[[ Task input, beginning ]]
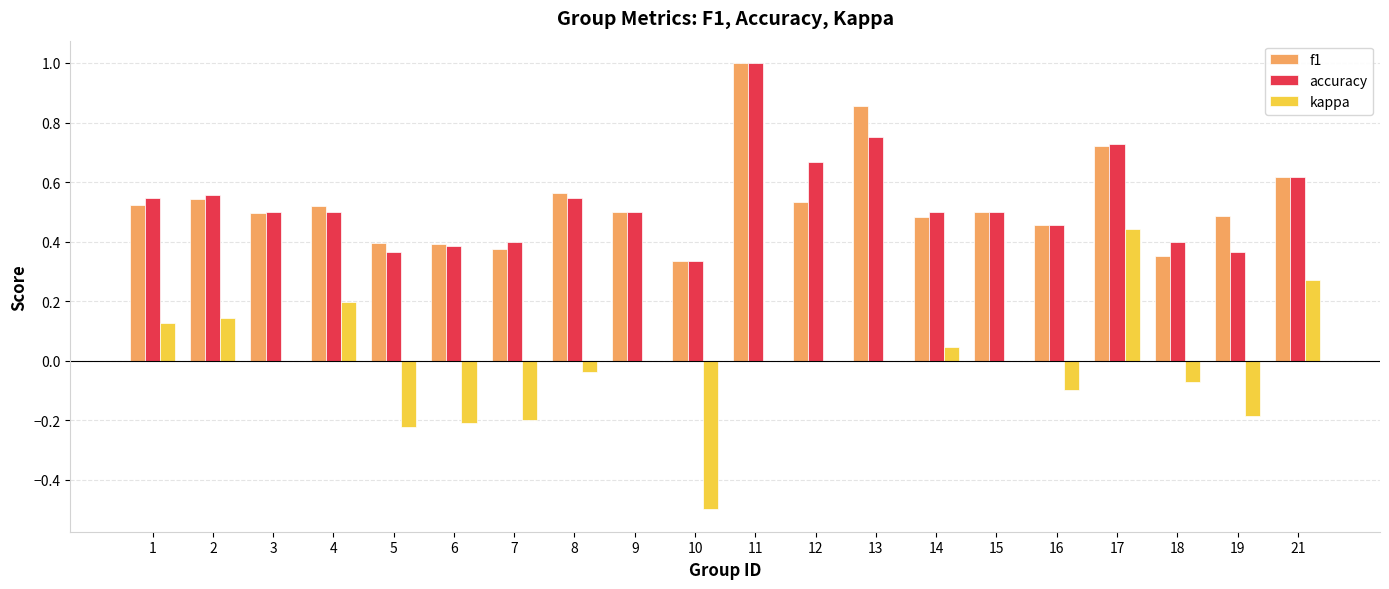

The value of accuracy at 14 is 0.8. True or false?

False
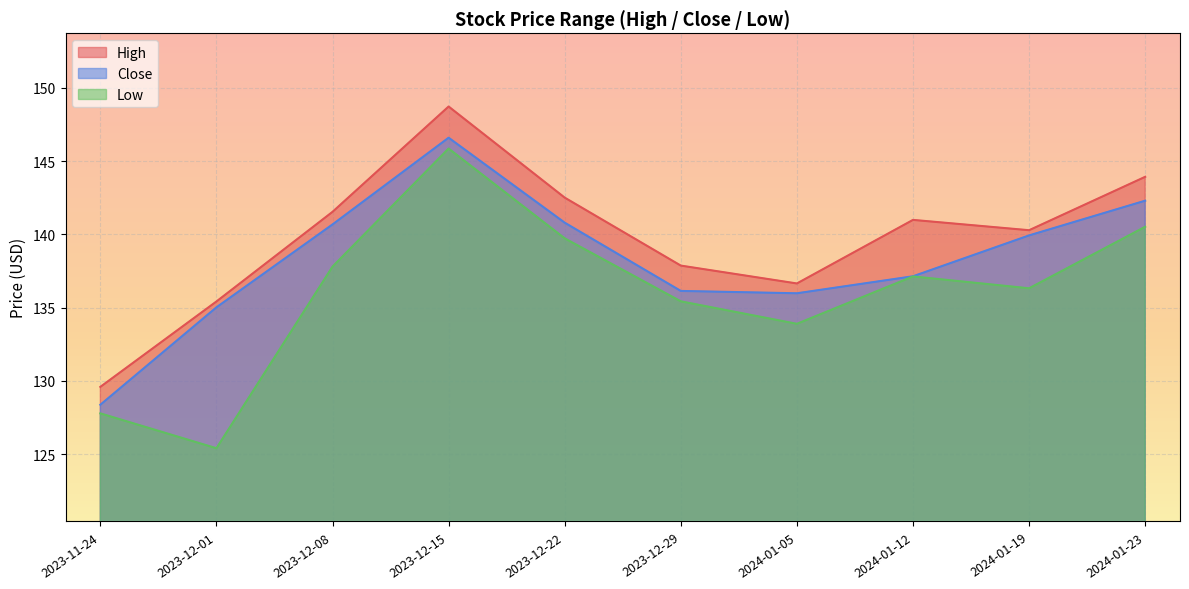

How many categories are shown in the chart?

10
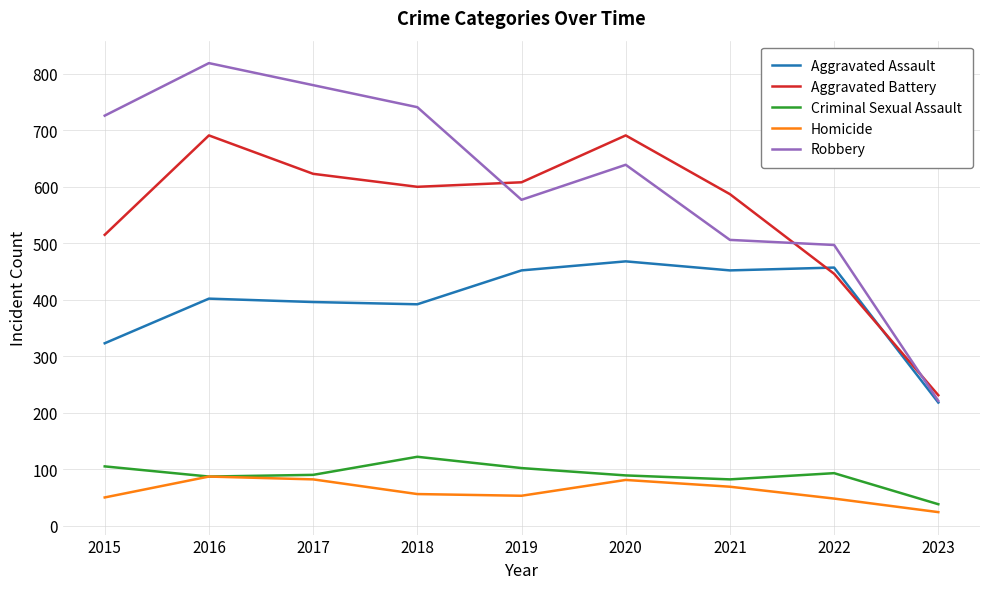

True or false: Aggravated Assault has a value of 468 at 2020.

True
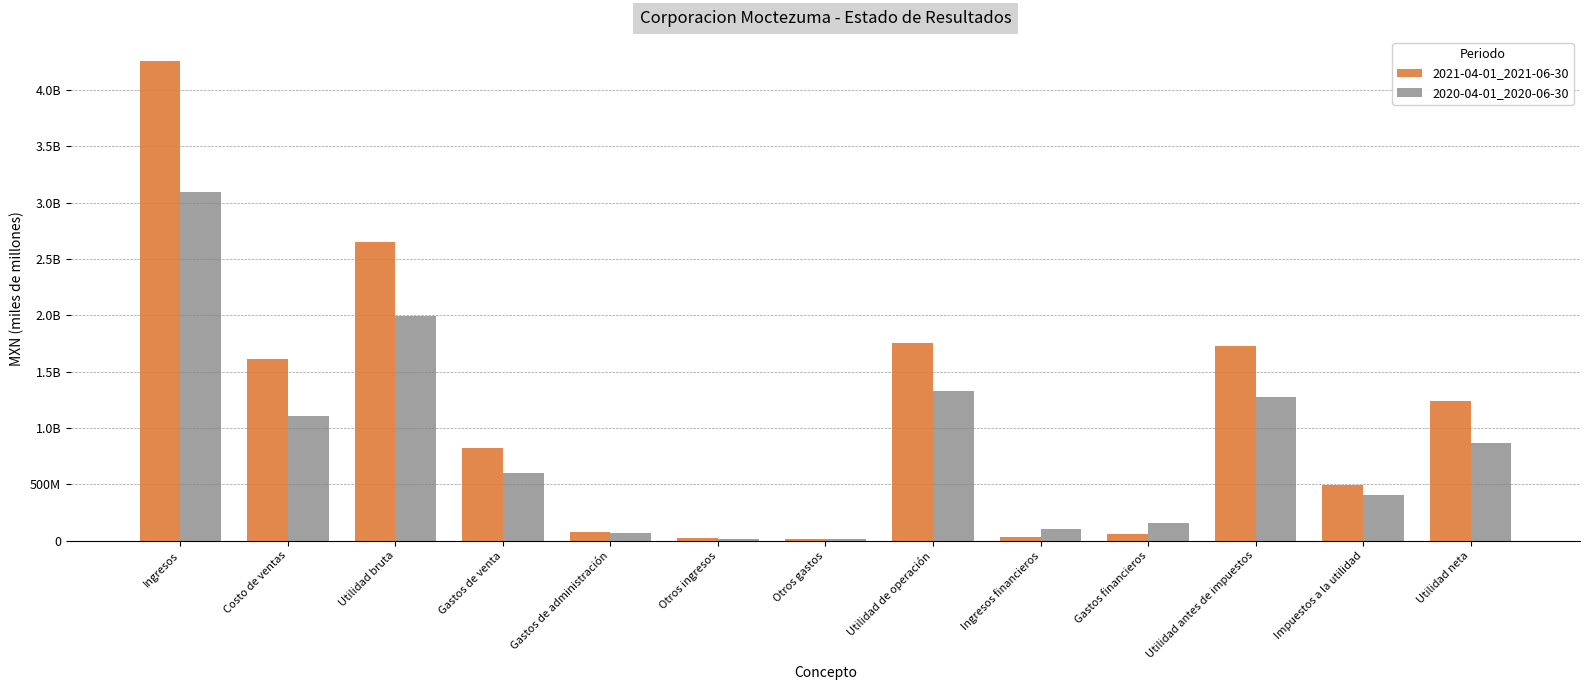

What are all the series names shown in the legend?

2021-04-01_2021-06-30, 2020-04-01_2020-06-30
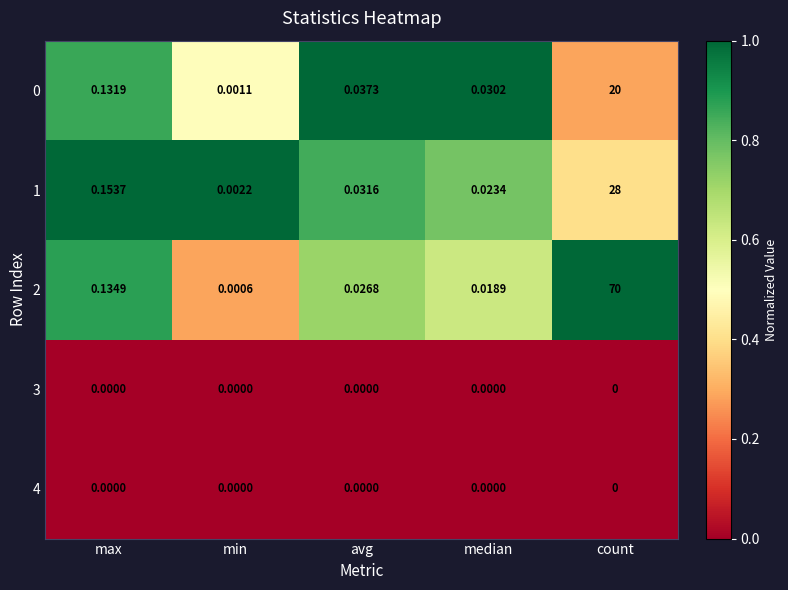

How many series are shown in this chart?

5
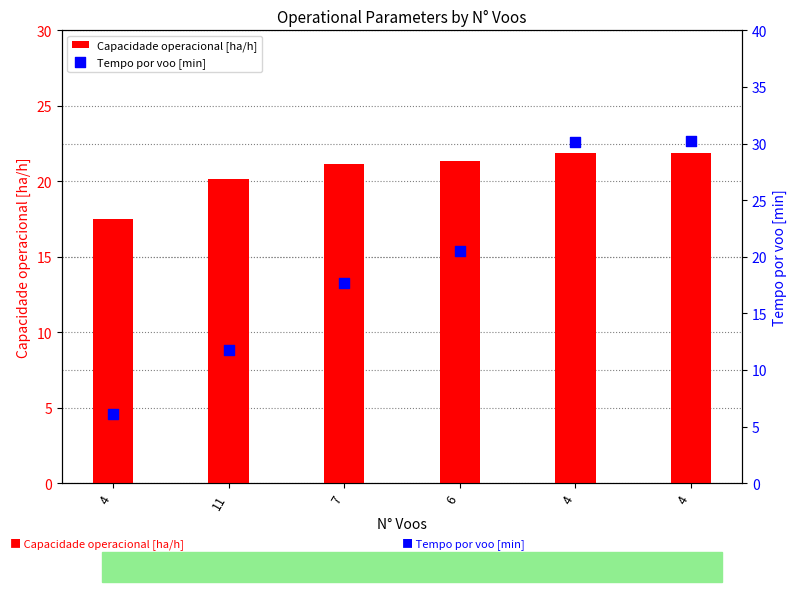

At how many categories does at least one series exceed 24?

2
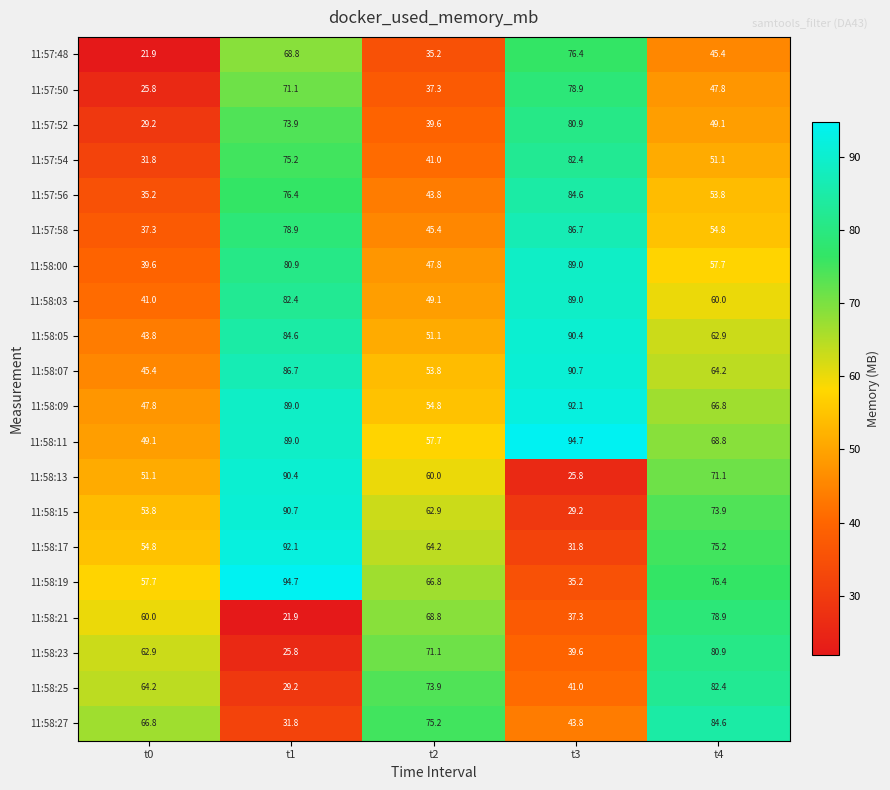

True or false: 11:58:09 has a value of 84.1 at t0.

False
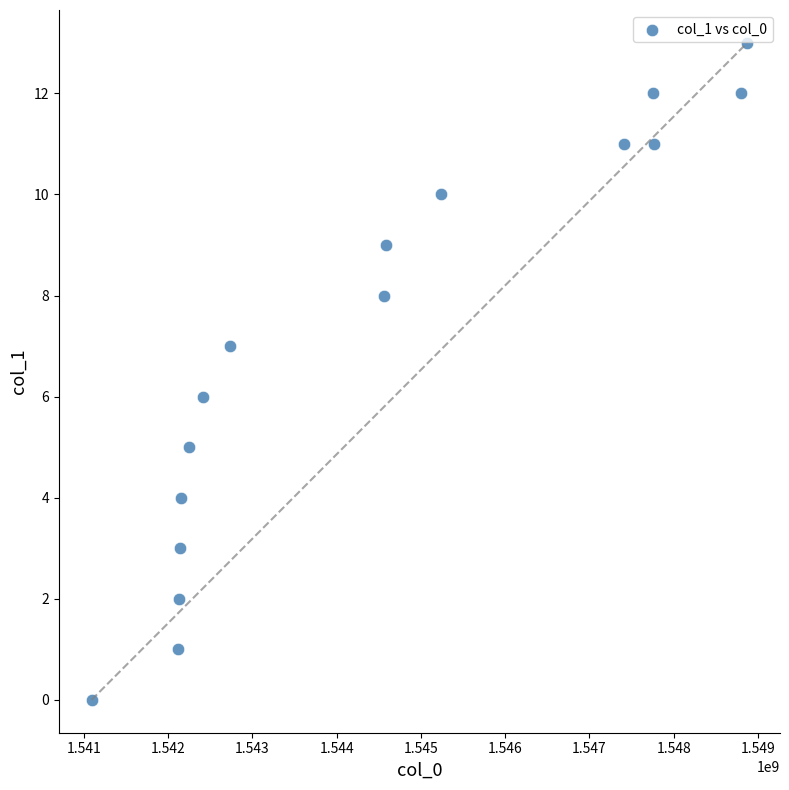

What is the range of Y values (max minus min)?

13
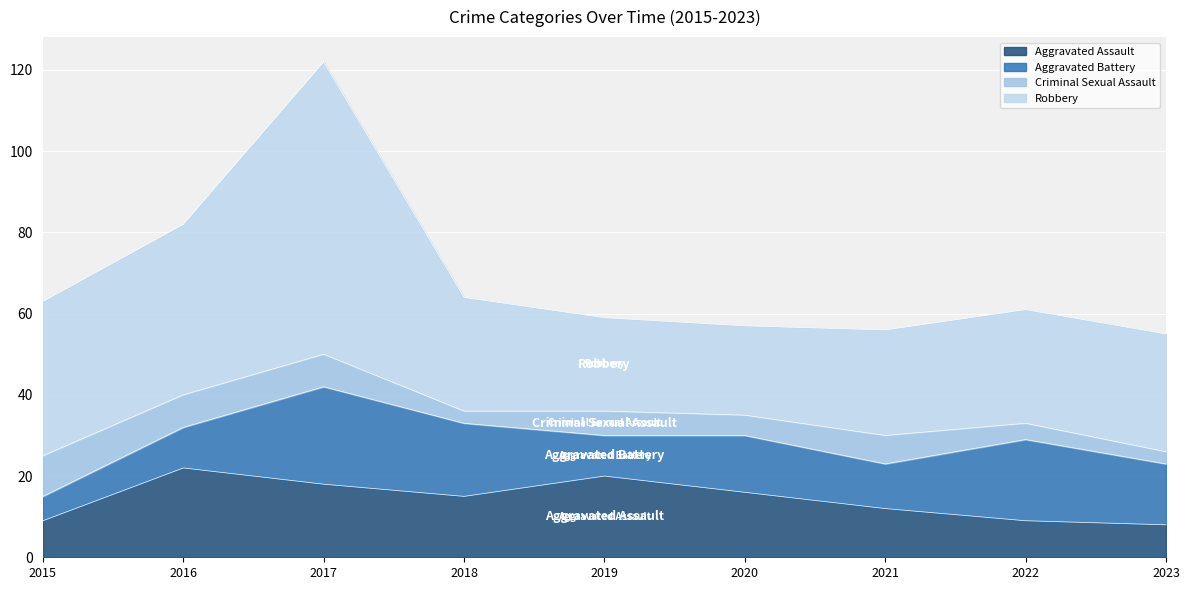

How many values in the Robbery series are below 28?

3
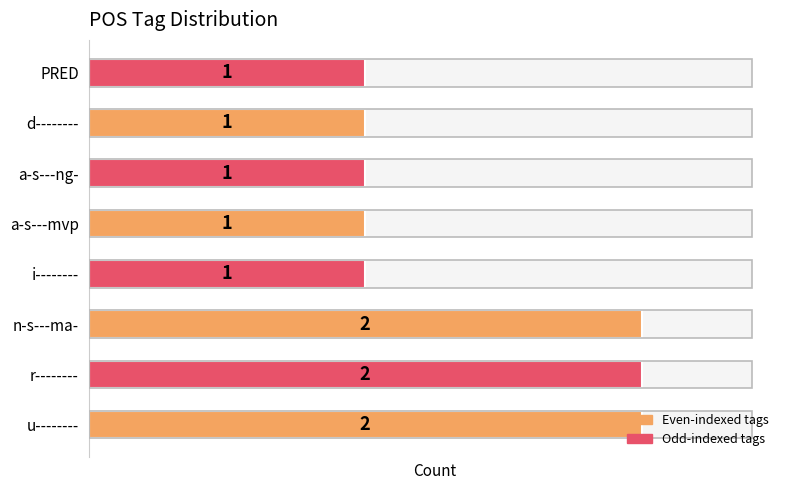

The value at r-------- is 2. True or false?

True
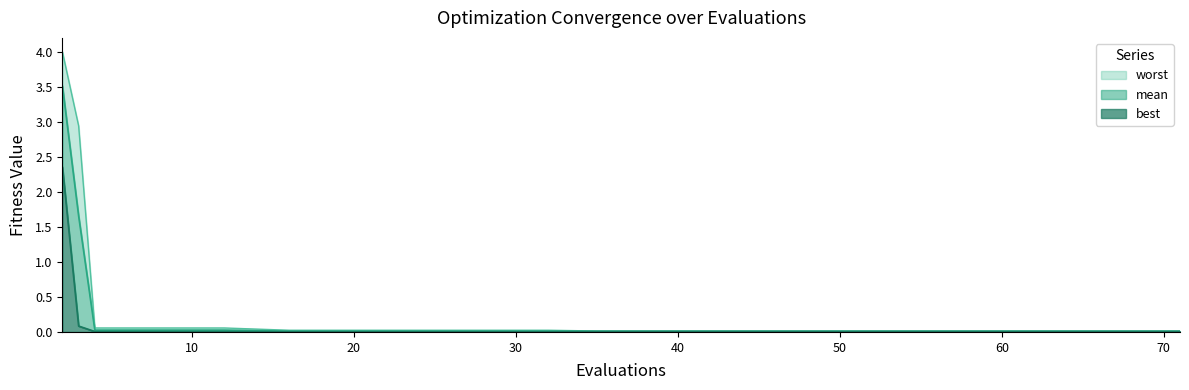

Rank the series by their average value, from lowest to highest.

best, mean, worst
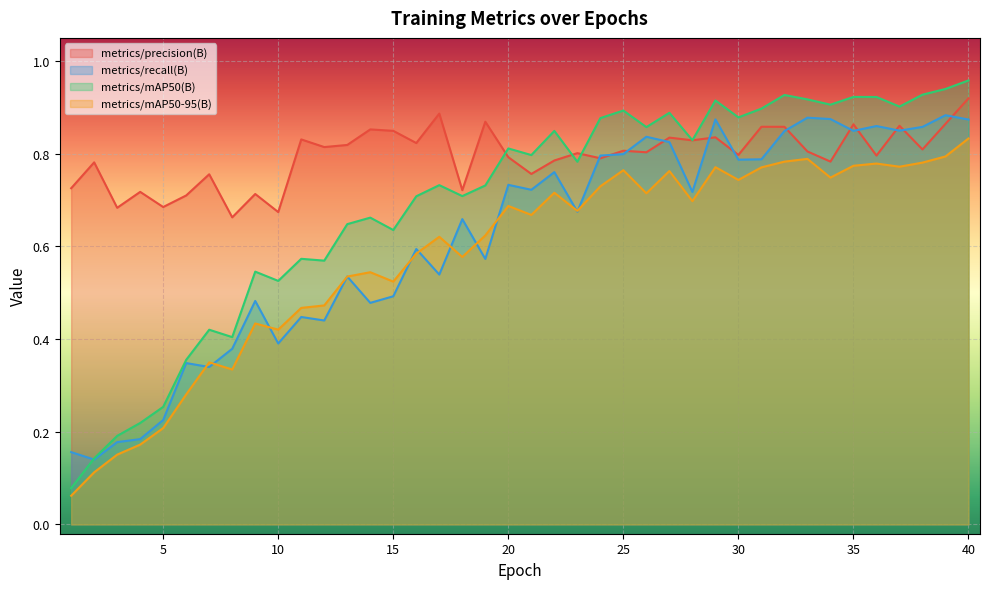

Which series has the largest range (max minus min)?

metrics/mAP50(B)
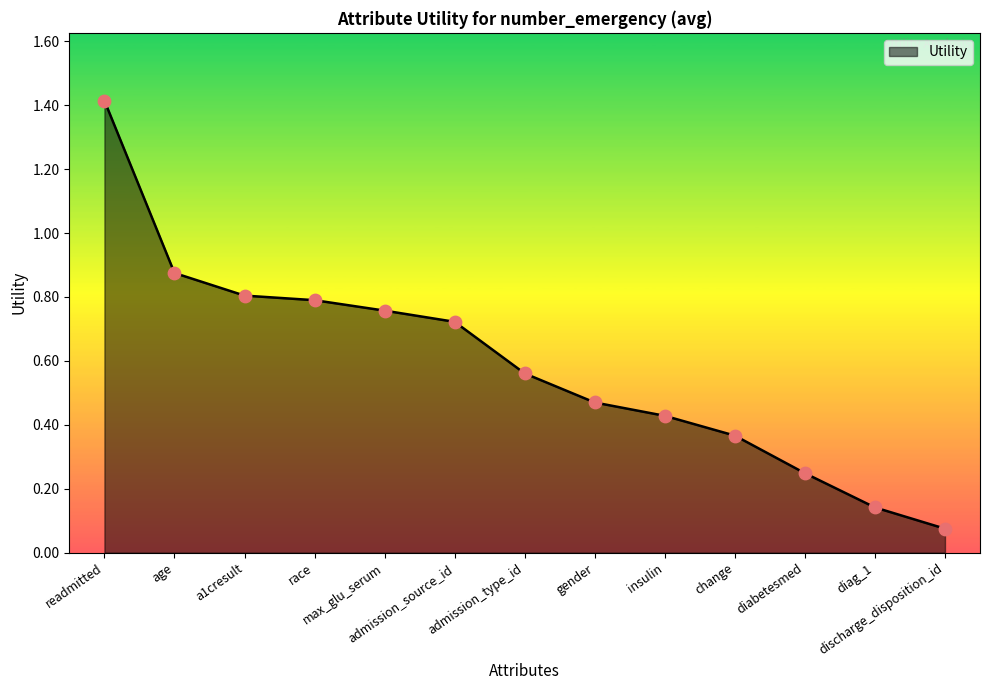

What is the change in value from a1cresult to diabetesmed?

-0.6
[[ Task input, end ]]
#### Task to carry out
Print all of the entries above exactly as they appear, leaving out the pictures.

#### Final answer
The value of accuracy at 14 is 0.8. True or false?

False

How many categories are shown in the chart?

10

True or false: Aggravated Assault has a value of 468 at 2020.

True

What are all the series names shown in the legend?

2021-04-01_2021-06-30, 2020-04-01_2020-06-30

How many series are shown in this chart?

5

At how many categories does at least one series exceed 24?

2

True or false: 11:58:09 has a value of 84.1 at t0.

False

What is the range of Y values (max minus min)?

13

How many values in the Robbery series are below 28?

3

The value at r-------- is 2. True or false?

True

Rank the series by their average value, from lowest to highest.

best, mean, worst

Which series has the largest range (max minus min)?

metrics/mAP50(B)

What is the change in value from a1cresult to diabetesmed?

-0.6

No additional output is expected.